From Wikipedia, the free encyclopedia
Jump to: navigation, search
George Washington Bowie

George Washington Bowie, (1827–August 11, 1901) was a Civil War Union officer, commander of 5th Regiment California Volunteer Infantry, brevetted Brigadier General of Volunteers.

George Washington Bowie was born in Maryland in 1827. He came to Burlington, Iowa while it was Iowa Territory. He became a delegate to the Second Constitutional Convention, which met at Iowa City in 1846. He was a representative from Des Moines County in the First General Assembly of Iowa. In the Mexican–American War he was commissioned a first lieutenant of U. S. infantry March 8, 1847 and assigned to Company K, Fifteenth Infantry. He was commissioned captain July 8, 1847. For his gallant and meritorious conduct at Battle of Contreras and Battle of Churubusco he was brevetted major. After he was mustered out of the service August 4, 1848, he returned to Burlington where he was one of its leading lawyers. He made his home there until 1850, when he emigrated to California.[1]

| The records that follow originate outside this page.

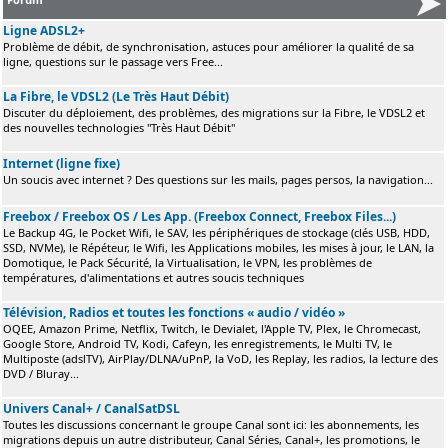
Ligne ADSL2+
Problème de débit, de synchronisation, astuces pour améliorer la qualité de sa
ligne, questions sur le passage vers Free...
La Fibre, le VDSL2 (Le Très Haut Débit)
Discuter du déploiement, des problèmes, des migrations sur la Fibre, le VDSL2 et
des nouvelles technologies "Très Haut Débit"
Internet (ligne fixe)
Un soucis avec internet ? Des questions sur les mails, pages persos, la navigation...
Freebox / Freebox OS / Les App. (Freebox Connect, Freebox Files...)
Le Backup 4G, le Pocket Wifi, le SAV, les périphériques de stockage (clés USB, HDD,
SSD, NVMe), le Répéteur, le Wifi, les Applications mobiles, les mises à jour, le LAN, la
Domotique, le Pack Sécurité, la Virtualisation, le VPN, les problèmes de
températures, d'alimentations et autres soucis techniques
Télévision, Radios et toutes les fonctions « audio / vidéo »
OQEE, Amazon Prime, Netflix, Twitch, le Devialet, l'Apple TV, Plex, le Chromecast,
Google Store, Android TV, Kodi, Cafeyn, les enregistrements, le Multi TV, le
Multiposte (adslTV), AirPlay/DLNA/uPnP, la VoD, les Replay, les radios, la lecture des
DVD / Bluray...
Univers Canal+ / CanalSatDSL
Toutes les discussions concernant le groupe Canal sont ici: les abonnements, les
migrations depuis un autre distributeur, Canal Séries, Canal+, les promotions, le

In California Bowie became involved in politics, elected to the California state assembly in 1854. He made unsuccessful campaigns for the United States House of Representatives in 1854, Governor of California in 1857, and California Attorney General in 1860.

With the outbreak of the American Civil War, Bowie was commissioned as the Colonel of the 5th Regiment California Volunteer Infantry. His regiment served in the California Column in New Mexico Territory primarily as garrison troops in the District of Arizona. He was the commander of the District of Arizona from January 29, 1864 to November, 1864 when he and his regiment were mustered out. He was brevetted Brigadier General of Volunteers on March 13, 1865.[2]

Bowie died on August 11, 1901 and was buried in Martinez, California.[3]